At age 12, his favorite Child, Carlos Antonio Santamaria will travel to the University of the National Autonomous University of Mexico (UNAM) on Monday to begin studies in biomedical physics, becoming the youngest student to join this prestigious University of Mexico.
“My main goal is […] to provide the basics for doctors and biologists to solve our biological problems,” Carlos explains in front of a forest of microphones and cameras, during a press conference at UNAM.
“If we manage to make a cell that is maintained alone organelle organite, then we can treat all diseases,” he says with a broad smile, which reveals milk teeth recently fallen.
This student, endowed with “high cognitive capacities” according to the UNAM, will begin Monday a license of biomedical physics. However, he does not like being called “genius”.
He says he will enter university with a “thirst for learning”. But his mother, impatient at his side, would especially like him to eat his snack.
“I’ll go to class with my stuffed”, a puma, mascot of the football club of this university, says Carlos to AFP.
Although football is not his passion, he supports the university team.
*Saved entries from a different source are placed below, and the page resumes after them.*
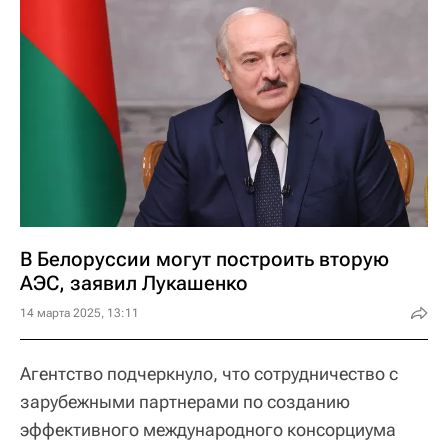
В Белоруссии могут построить вторую
АЭС, заявил Лукашенко
14 марта 2025, 13:11
Агентство подчеркнуло, что сотрудничество с
зарубежными партнерами по созданию
эффективного международного консорциума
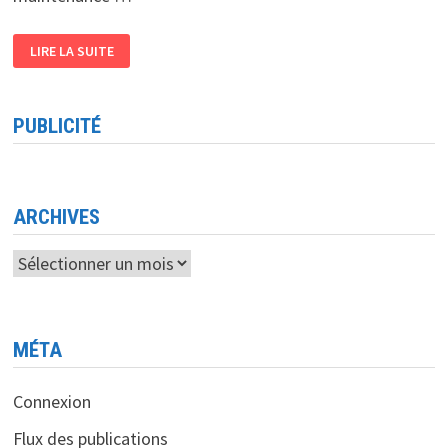
DU
LIRE LA SUITE
24
AU
28
JUILLET
:
PUBLICITÉ
PERTURBATIONS
DE
LA
CONNEXION
À
INTERNET
ARCHIVES
Archives
MÉTA
Connexion
Flux des publications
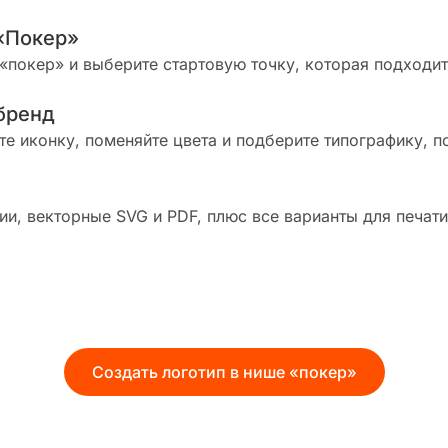
«Покер»
«покер» и выберите стартовую точку, которая подходит
бренд
те иконку, поменяйте цвета и подберите типографику, п
и, векторные SVG и PDF, плюс все варианты для печати
Создать логотип в нише «покер»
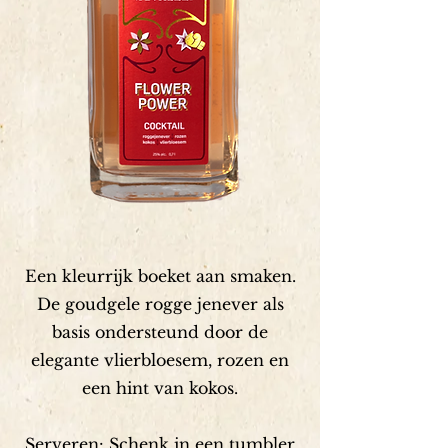
Een kleurrijk boeket aan smaken.
De goudgele rogge jenever als
basis ondersteund door de
elegante vlierbloesem, rozen en
een hint van kokos.
Serveren: Schenk in een tumbler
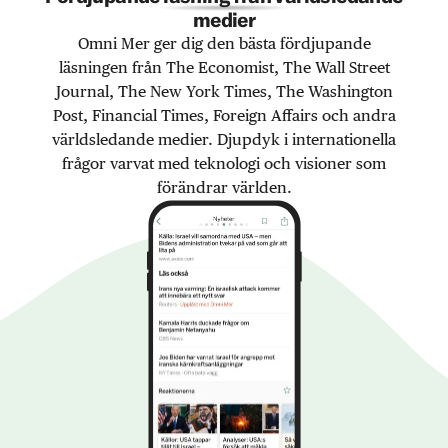
medier
Omni Mer ger dig den bästa fördjupande
läsningen från The Economist, The Wall Street
Journal, The New York Times, The Washington
Post, Financial Times, Foreign Affairs och andra
världsledande medier. Djupdyk i internationella
frågor varvat med teknologi och visioner som
förändrar världen.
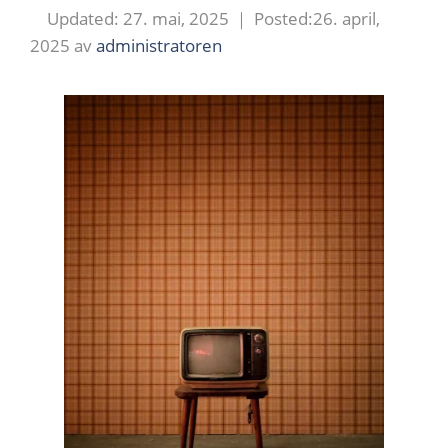
27. mai, 2025
26. april,
2025
av
administratoren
He prefers, however, construction games and video games.
When he is not immersed in his study books, he also likes reading popular science literature or classical literature.
“The other day, I read Don Quixote and Hundred Years of Solitude, ” he says, his blue glasses around his neck.
He will join the thirty or so students selected for this course on approximately 700 postulants.
To get there, his journey was not easy.
If the company of adults is nice to him, the relationship with other children “is a little more difficult,” says the boy.
He suffered a “hostile atmosphere” in the schools where he attended before finally graduating from the National Institute of Adult Education.
“He had to take adult exams,” which is also not normal, complains his father Fabian.
“It would take exams for children,” said his father, who had to fight with the administration to get the right to pass the baccalaureate.
Carlos would like his university “to welcome a group of children like him, to give a test to all the children who want to enroll”.
The prodigy believes that Mexico is “in the storm”, mainly because of “lack of education”.
He asked the elected president, Andres Manuel Lopez Obrador, “not to commit the mistakes of these predecessors” and asked MEPs “to think more about minorities”.